HELCOM acts as the task leader for the Baltic Sea region use case, which will involve identifying the presence, content, and formats of data produced under HELCOM and EU policies and instruments. This data is required for evaluating the cost, benefit, and effectiveness of management measures for two specific cases: river basins in southern Finland and the Daugava River-Gulf Riga in Latvia. Based on the identified data, data flow models applicable to the Baltic Sea region will be developed, integrated, and tested in the ongoing HELCOM assessment processes. These models will be verified by the HELCOM community of national representatives to ensure their applicability throughout the broader region.

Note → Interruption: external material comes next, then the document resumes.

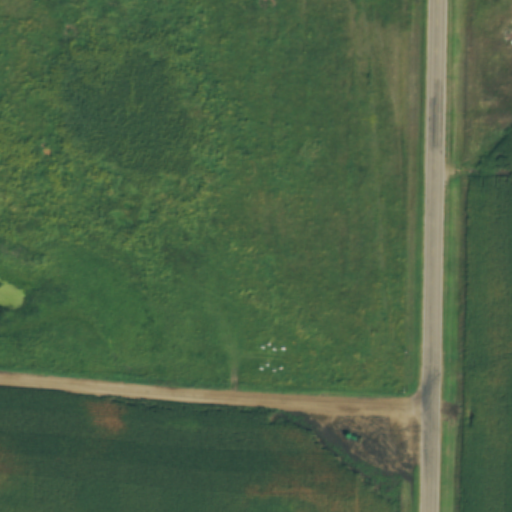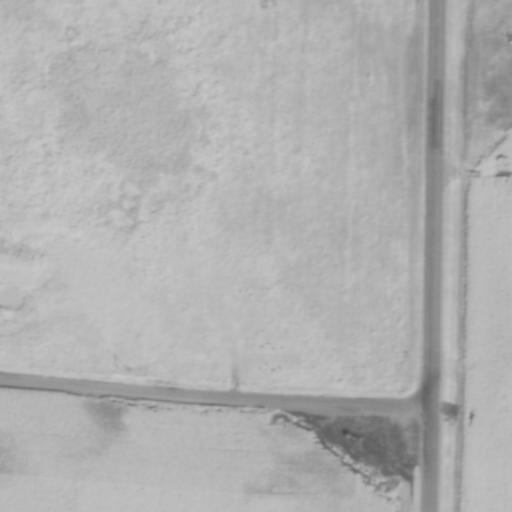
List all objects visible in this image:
road: (440, 256)
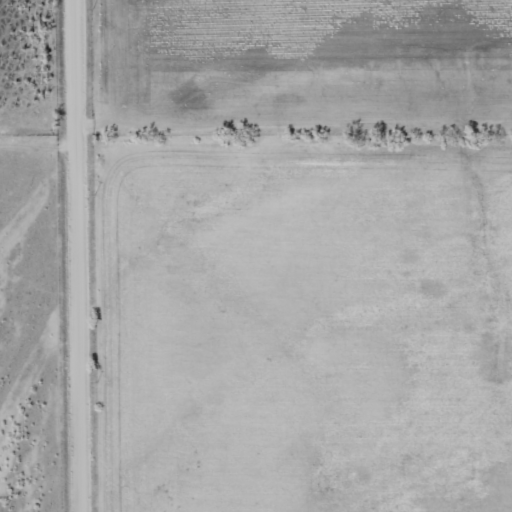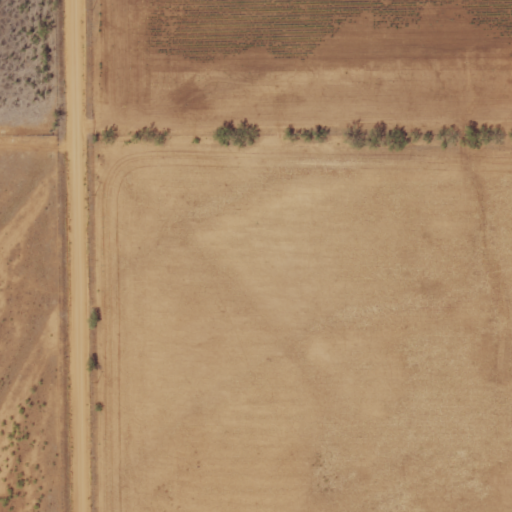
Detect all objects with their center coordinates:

Furthermore, recommendations will be formulated to guide the further implementation of the FAIR principles. These recommendations will focus on the types of open data and level of detail required to assess the effectiveness of ecosystem and water management measures, considering their social and economic impacts within the DAPSI(W)R(M) management cycle. The identified data will be combined with additional information such as earth observation data on catchment characteristics, water quality of rivers, high-resolution data on discharges, etc. These diverse datasets will be integrated into existing model frameworks to demonstrate the use of the identified data beyond its original data silo.
The key output will be a data flow model for evaluating of the effectiveness of measures, based on their social and economic effects.
Project duration
The project runs from January 2023 to December 2026 and is co-financed by the European Union.